##### SUPPLIED DATA

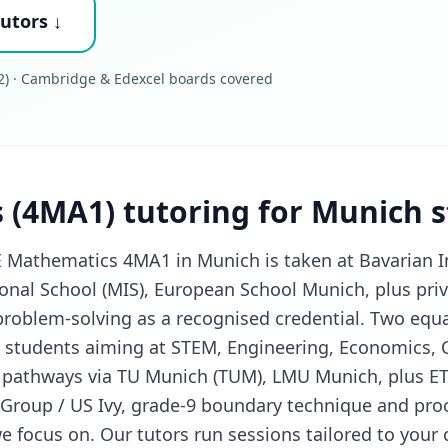
utors ↓
) · Cambridge & Edexcel boards covered
 (4MA1) tutoring for Munich 
 Mathematics 4MA1 in Munich is taken at Bavarian I
ional School (MIS), European School Munich, plus pri
problem-solving as a recognised credential. Two equ
or students aiming at STEM, Engineering, Economics,
 pathways via TU Munich (TUM), LMU Munich, plus ET
 Group / US Ivy, grade-9 boundary technique and pr
e focus on. Our tutors run sessions tailored to your c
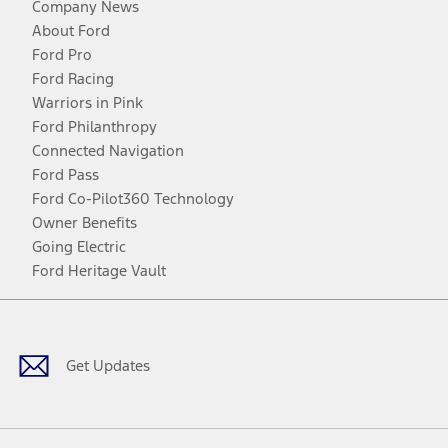
Company News
About Ford
Ford Pro
Ford Racing
Warriors in Pink
Ford Philanthropy
Connected Navigation
Ford Pass
Ford Co-Pilot360 Technology
Owner Benefits
Going Electric
Ford Heritage Vault
Facebook
Twitter
Youtube
Instagram
Threads
TikTok
Get Updates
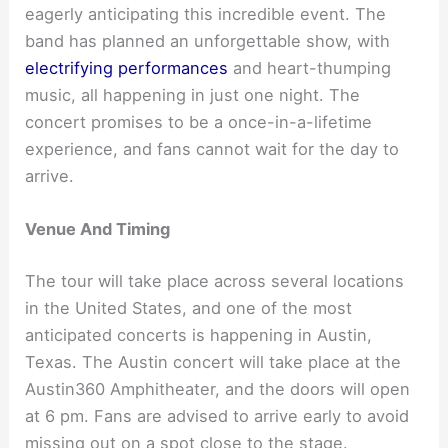
eagerly anticipating this incredible event. The
band has planned an unforgettable show, with
electrifying performances
and heart-thumping
music, all happening in just one night. The
concert promises to be a once-in-a-lifetime
experience, and fans cannot wait for the day to
arrive.
Venue And Timing
The tour will take place across several locations
in the United States, and one of the most
anticipated concerts is happening in Austin,
Texas. The Austin concert will take place at the
Austin360 Amphitheater, and the doors will open
at 6 pm. Fans are advised to arrive early to avoid
missing out on a spot close to the stage.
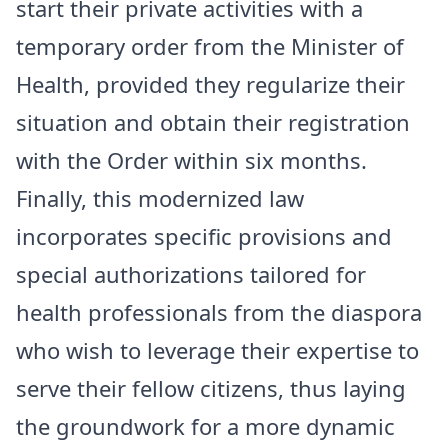
start their private activities with a
temporary order from the Minister of
Health, provided they regularize their
situation and obtain their registration
with the Order within six months.
Finally, this modernized law
incorporates specific provisions and
special authorizations tailored for
health professionals from the diaspora
who wish to leverage their expertise to
serve their fellow citizens, thus laying
the groundwork for a more dynamic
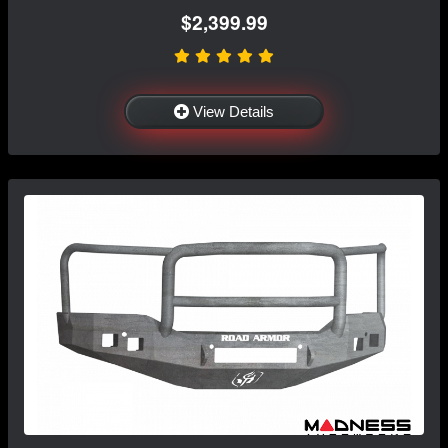
$2,399.99
View Details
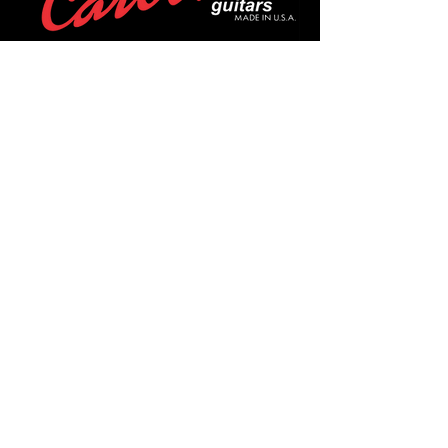
POLICIES
Privacy Policy
Purchase Policy
Exchange Policy
Shipping Policy
Repair Policy
Covid-19 Policy
Affirm Notice
FOLLOW US!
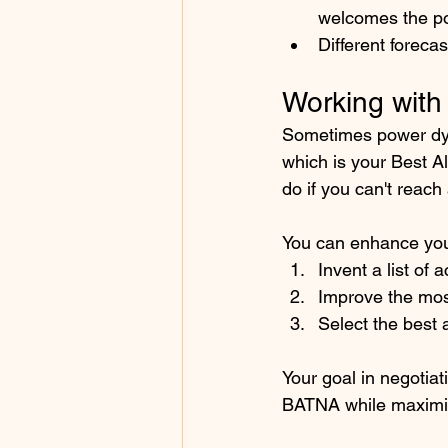
welcomes the pos
Different foreca
Working wit
Sometimes power dyn
which is your Best A
do if you can't reach
You can enhance you
Invent a list of
Improve the mos
Select the best 
Your goal in negotiat
BATNA while maximizi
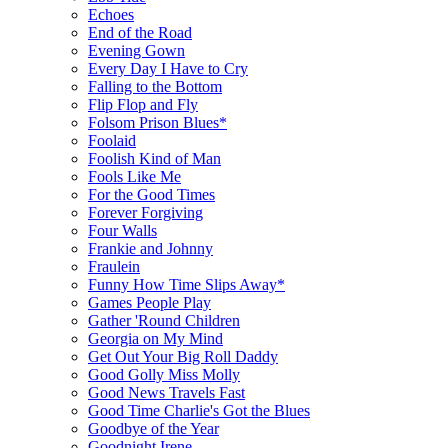
Echoes
End of the Road
Evening Gown
Every Day I Have to Cry
Falling to the Bottom
Flip Flop and Fly
Folsom Prison Blues*
Foolaid
Foolish Kind of Man
Fools Like Me
For the Good Times
Forever Forgiving
Four Walls
Frankie and Johnny
Fraulein
Funny How Time Slips Away*
Games People Play
Gather 'Round Children
Georgia on My Mind
Get Out Your Big Roll Daddy
Good Golly Miss Molly
Good News Travels Fast
Good Time Charlie's Got the Blues
Goodbye of the Year
Goodnight Irene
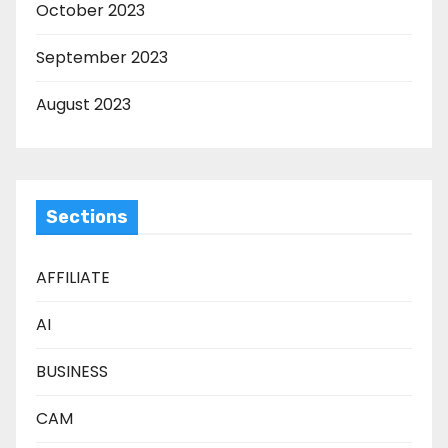
October 2023
September 2023
August 2023
Sections
AFFILIATE
AI
BUSINESS
CAM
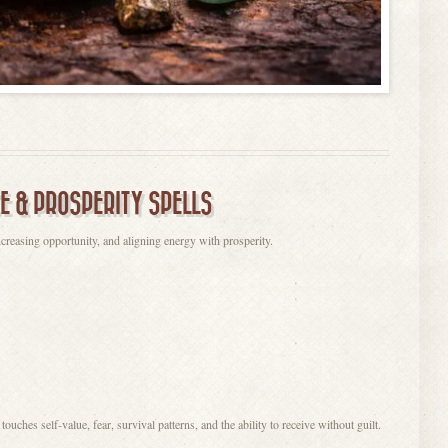
E & PROSPERITY SPELLS
creasing opportunity, and aligning energy with prosperity.
ches self-value, fear, survival patterns, and the ability to receive without guilt.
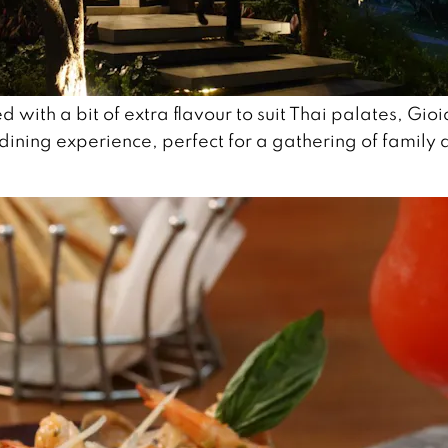
d with a bit of extra flavour to suit Thai palates, Gioi
dining experience, perfect for a gathering of family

##########

■ **TASK DETAILS**: Make an exact copy of every entry above, minus the images.

■ **THE ANSWER**:
utors ↓
) · Cambridge & Edexcel boards covered
 (4MA1) tutoring for Munich 
 Mathematics 4MA1 in Munich is taken at Bavarian I
ional School (MIS), European School Munich, plus pri
problem-solving as a recognised credential. Two equ
or students aiming at STEM, Engineering, Economics,
 pathways via TU Munich (TUM), LMU Munich, plus ET
 Group / US Ivy, grade-9 boundary technique and pr
e focus on. Our tutors run sessions tailored to your c
Company News
About Ford
Ford Pro
Ford Racing
Warriors in Pink
Ford Philanthropy
Connected Navigation
Ford Pass
Ford Co-Pilot360 Technology
Owner Benefits
Going Electric
Ford Heritage Vault
Facebook
Twitter
Youtube
Instagram
Threads
TikTok
Get Updates
eagerly anticipating this incredible event. The
band has planned an unforgettable show, with
electrifying performances
and heart-thumping
music, all happening in just one night. The
concert promises to be a once-in-a-lifetime
experience, and fans cannot wait for the day to
arrive.
Venue And Timing
The tour will take place across several locations
in the United States, and one of the most
anticipated concerts is happening in Austin,
Texas. The Austin concert will take place at the
Austin360 Amphitheater, and the doors will open
at 6 pm. Fans are advised to arrive early to avoid
missing out on a spot close to the stage.
start their private activities with a
temporary order from the Minister of
Health, provided they regularize their
situation and obtain their registration
with the Order within six months.
Finally, this modernized law
incorporates specific provisions and
special authorizations tailored for
health professionals from the diaspora
who wish to leverage their expertise to
serve their fellow citizens, thus laying
the groundwork for a more dynamic
$2,399.99
View Details
POLICIES
Privacy Policy
Purchase Policy
Exchange Policy
Shipping Policy
Repair Policy
Covid-19 Policy
Affirm Notice
FOLLOW US!
welcomes the pos
Different foreca
Working wit
Sometimes power dyn
which is your Best A
do if you can't reach
You can enhance you
Invent a list of
Improve the mos
Select the best 
Your goal in negotiat
BATNA while maximizi
Echoes
End of the Road
Evening Gown
Every Day I Have to Cry
Falling to the Bottom
Flip Flop and Fly
Folsom Prison Blues*
Foolaid
Foolish Kind of Man
Fools Like Me
For the Good Times
Forever Forgiving
Four Walls
Frankie and Johnny
Fraulein
Funny How Time Slips Away*
Games People Play
Gather 'Round Children
Georgia on My Mind
Get Out Your Big Roll Daddy
Good Golly Miss Molly
Good News Travels Fast
Good Time Charlie's Got the Blues
Goodbye of the Year
Goodnight Irene
October 2023
September 2023
August 2023
Sections
AFFILIATE
AI
BUSINESS
CAM
E & PROSPERITY SPELLS
creasing opportunity, and aligning energy with prosperity.
ches self-value, fear, survival patterns, and the ability to receive without guilt.
d with a bit of extra flavour to suit Thai palates, Gioi
dining experience, perfect for a gathering of family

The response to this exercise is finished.